Source data below:

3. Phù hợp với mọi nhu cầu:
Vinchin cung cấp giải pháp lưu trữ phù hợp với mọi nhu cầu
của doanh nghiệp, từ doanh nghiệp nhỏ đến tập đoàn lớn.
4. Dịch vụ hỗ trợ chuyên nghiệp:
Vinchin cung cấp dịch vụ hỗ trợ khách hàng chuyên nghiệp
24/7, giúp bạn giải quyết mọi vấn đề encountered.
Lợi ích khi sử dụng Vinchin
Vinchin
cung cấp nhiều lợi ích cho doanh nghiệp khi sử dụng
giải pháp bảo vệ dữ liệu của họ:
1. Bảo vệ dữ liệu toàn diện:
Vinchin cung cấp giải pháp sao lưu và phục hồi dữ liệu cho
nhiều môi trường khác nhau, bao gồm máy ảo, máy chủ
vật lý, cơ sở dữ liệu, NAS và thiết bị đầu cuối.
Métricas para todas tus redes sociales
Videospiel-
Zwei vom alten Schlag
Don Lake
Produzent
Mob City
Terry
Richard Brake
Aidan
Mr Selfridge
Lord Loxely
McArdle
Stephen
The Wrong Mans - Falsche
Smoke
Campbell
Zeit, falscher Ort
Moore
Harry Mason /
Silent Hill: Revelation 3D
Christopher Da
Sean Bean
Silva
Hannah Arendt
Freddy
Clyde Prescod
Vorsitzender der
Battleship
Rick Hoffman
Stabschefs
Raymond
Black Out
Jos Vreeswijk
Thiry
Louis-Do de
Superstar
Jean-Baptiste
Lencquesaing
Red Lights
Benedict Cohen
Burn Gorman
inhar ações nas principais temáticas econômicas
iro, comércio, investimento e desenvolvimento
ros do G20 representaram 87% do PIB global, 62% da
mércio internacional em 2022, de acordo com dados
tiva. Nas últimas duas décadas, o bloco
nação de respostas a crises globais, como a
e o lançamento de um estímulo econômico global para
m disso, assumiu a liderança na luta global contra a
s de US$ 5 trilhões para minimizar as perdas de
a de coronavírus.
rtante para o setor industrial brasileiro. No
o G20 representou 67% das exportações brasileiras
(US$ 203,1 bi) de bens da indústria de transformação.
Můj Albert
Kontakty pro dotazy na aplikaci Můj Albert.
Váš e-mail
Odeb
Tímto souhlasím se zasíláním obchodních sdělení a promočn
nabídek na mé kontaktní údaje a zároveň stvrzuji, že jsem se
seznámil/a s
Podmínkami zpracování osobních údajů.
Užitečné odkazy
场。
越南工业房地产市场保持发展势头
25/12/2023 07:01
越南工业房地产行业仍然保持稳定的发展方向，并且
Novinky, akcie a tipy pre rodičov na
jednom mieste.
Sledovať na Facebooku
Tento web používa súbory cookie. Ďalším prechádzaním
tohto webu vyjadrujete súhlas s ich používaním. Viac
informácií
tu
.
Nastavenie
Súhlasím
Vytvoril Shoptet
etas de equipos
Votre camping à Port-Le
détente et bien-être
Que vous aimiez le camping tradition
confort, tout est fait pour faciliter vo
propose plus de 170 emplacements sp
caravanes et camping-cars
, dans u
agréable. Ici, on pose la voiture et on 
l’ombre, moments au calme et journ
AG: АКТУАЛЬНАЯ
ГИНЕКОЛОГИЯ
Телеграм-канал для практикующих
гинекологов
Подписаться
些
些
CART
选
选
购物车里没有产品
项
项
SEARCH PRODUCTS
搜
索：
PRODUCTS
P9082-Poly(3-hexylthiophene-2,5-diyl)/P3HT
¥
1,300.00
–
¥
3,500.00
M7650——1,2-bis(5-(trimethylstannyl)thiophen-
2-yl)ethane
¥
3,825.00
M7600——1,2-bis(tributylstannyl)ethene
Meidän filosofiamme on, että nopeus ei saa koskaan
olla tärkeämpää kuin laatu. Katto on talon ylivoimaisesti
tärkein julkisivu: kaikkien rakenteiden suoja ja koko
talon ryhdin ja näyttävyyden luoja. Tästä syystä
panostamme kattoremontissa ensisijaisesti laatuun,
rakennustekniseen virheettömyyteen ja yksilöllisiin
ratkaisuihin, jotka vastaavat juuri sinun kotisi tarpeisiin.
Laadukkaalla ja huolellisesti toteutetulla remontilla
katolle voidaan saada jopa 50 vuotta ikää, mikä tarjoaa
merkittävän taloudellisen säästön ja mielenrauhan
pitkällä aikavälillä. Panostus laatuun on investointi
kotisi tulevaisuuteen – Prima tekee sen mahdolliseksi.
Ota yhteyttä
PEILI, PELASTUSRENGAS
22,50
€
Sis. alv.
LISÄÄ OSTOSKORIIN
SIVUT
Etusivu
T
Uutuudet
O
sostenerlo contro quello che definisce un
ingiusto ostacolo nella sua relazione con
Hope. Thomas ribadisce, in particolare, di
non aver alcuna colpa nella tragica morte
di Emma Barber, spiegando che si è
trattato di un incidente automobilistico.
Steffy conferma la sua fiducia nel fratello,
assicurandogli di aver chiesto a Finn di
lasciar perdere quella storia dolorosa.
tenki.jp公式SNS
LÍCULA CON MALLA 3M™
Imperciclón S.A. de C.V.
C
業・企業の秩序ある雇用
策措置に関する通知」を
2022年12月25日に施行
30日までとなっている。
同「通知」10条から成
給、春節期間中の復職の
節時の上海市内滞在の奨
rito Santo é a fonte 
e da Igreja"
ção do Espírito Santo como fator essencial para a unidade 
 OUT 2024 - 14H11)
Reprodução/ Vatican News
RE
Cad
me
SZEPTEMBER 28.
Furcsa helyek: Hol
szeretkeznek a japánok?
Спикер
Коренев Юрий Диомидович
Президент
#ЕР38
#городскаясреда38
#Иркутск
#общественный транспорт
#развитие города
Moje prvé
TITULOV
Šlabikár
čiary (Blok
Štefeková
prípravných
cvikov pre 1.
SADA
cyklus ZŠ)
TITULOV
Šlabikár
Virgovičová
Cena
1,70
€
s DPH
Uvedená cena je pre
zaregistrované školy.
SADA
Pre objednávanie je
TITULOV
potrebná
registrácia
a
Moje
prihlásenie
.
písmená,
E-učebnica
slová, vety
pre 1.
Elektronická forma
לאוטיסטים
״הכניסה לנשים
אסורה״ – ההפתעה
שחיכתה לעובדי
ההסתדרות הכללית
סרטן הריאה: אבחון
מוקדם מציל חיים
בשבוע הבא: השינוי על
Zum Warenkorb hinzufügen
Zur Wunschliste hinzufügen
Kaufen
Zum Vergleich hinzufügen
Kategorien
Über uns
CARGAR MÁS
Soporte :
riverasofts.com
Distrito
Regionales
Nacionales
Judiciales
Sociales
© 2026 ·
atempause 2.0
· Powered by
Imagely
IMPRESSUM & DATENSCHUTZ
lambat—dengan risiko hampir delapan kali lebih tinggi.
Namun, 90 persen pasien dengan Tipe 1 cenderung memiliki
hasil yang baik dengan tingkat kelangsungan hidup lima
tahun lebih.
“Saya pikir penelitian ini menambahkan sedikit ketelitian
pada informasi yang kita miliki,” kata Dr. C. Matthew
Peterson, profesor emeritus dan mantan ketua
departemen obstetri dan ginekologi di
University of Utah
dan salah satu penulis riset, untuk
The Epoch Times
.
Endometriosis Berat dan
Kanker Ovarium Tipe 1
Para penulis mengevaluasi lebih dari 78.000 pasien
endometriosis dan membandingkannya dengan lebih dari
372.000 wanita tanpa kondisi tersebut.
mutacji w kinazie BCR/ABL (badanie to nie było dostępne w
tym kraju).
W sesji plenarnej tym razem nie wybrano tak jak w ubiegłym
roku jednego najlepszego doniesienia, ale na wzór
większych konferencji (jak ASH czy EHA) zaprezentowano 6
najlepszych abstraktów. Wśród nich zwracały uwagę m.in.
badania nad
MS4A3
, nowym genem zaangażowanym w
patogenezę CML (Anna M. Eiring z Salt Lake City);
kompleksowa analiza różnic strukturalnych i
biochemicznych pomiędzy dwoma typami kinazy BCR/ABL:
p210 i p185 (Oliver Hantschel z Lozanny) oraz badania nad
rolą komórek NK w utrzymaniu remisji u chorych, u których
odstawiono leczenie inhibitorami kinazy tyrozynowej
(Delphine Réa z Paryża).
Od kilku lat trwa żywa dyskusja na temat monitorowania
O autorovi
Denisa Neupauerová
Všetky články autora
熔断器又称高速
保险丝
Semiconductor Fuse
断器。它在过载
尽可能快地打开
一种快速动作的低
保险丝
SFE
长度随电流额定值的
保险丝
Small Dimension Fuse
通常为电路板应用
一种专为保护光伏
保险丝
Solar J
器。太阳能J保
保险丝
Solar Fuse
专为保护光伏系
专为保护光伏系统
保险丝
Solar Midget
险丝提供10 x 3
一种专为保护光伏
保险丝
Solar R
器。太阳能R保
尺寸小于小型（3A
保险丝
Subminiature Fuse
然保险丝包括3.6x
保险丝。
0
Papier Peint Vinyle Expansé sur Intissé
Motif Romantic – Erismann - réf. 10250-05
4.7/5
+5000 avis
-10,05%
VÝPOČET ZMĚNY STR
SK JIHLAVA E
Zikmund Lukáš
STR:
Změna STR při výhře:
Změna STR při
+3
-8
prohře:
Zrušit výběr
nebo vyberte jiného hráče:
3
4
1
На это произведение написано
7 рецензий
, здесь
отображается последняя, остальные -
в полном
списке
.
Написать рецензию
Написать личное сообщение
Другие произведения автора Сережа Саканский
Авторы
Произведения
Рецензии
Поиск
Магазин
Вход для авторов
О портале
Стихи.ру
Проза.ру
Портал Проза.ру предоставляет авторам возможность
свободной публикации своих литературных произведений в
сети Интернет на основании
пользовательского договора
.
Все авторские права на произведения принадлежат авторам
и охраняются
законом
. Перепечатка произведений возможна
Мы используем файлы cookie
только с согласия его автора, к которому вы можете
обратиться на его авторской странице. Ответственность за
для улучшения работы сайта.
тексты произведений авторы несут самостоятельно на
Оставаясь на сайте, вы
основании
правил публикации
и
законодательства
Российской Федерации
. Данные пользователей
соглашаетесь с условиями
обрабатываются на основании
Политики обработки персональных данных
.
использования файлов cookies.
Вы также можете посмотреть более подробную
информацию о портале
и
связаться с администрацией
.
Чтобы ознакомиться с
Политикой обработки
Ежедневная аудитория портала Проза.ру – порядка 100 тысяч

End of Source data.

What is being asked: Write out the lines of the records above word for word, beginning at the first line of the records and stopping after the line that contains "rtante para o setor industrial brasileiro. No".

Written solution:
3. Phù hợp với mọi nhu cầu:
Vinchin cung cấp giải pháp lưu trữ phù hợp với mọi nhu cầu
của doanh nghiệp, từ doanh nghiệp nhỏ đến tập đoàn lớn.
4. Dịch vụ hỗ trợ chuyên nghiệp:
Vinchin cung cấp dịch vụ hỗ trợ khách hàng chuyên nghiệp
24/7, giúp bạn giải quyết mọi vấn đề encountered.
Lợi ích khi sử dụng Vinchin
Vinchin
cung cấp nhiều lợi ích cho doanh nghiệp khi sử dụng
giải pháp bảo vệ dữ liệu của họ:
1. Bảo vệ dữ liệu toàn diện:
Vinchin cung cấp giải pháp sao lưu và phục hồi dữ liệu cho
nhiều môi trường khác nhau, bao gồm máy ảo, máy chủ
vật lý, cơ sở dữ liệu, NAS và thiết bị đầu cuối.
Métricas para todas tus redes sociales
Videospiel-
Zwei vom alten Schlag
Don Lake
Produzent
Mob City
Terry
Richard Brake
Aidan
Mr Selfridge
Lord Loxely
McArdle
Stephen
The Wrong Mans - Falsche
Smoke
Campbell
Zeit, falscher Ort
Moore
Harry Mason /
Silent Hill: Revelation 3D
Christopher Da
Sean Bean
Silva
Hannah Arendt
Freddy
Clyde Prescod
Vorsitzender der
Battleship
Rick Hoffman
Stabschefs
Raymond
Black Out
Jos Vreeswijk
Thiry
Louis-Do de
Superstar
Jean-Baptiste
Lencquesaing
Red Lights
Benedict Cohen
Burn Gorman
inhar ações nas principais temáticas econômicas
iro, comércio, investimento e desenvolvimento
ros do G20 representaram 87% do PIB global, 62% da
mércio internacional em 2022, de acordo com dados
tiva. Nas últimas duas décadas, o bloco
nação de respostas a crises globais, como a
e o lançamento de um estímulo econômico global para
m disso, assumiu a liderança na luta global contra a
s de US$ 5 trilhões para minimizar as perdas de
a de coronavírus.
rtante para o setor industrial brasileiro. No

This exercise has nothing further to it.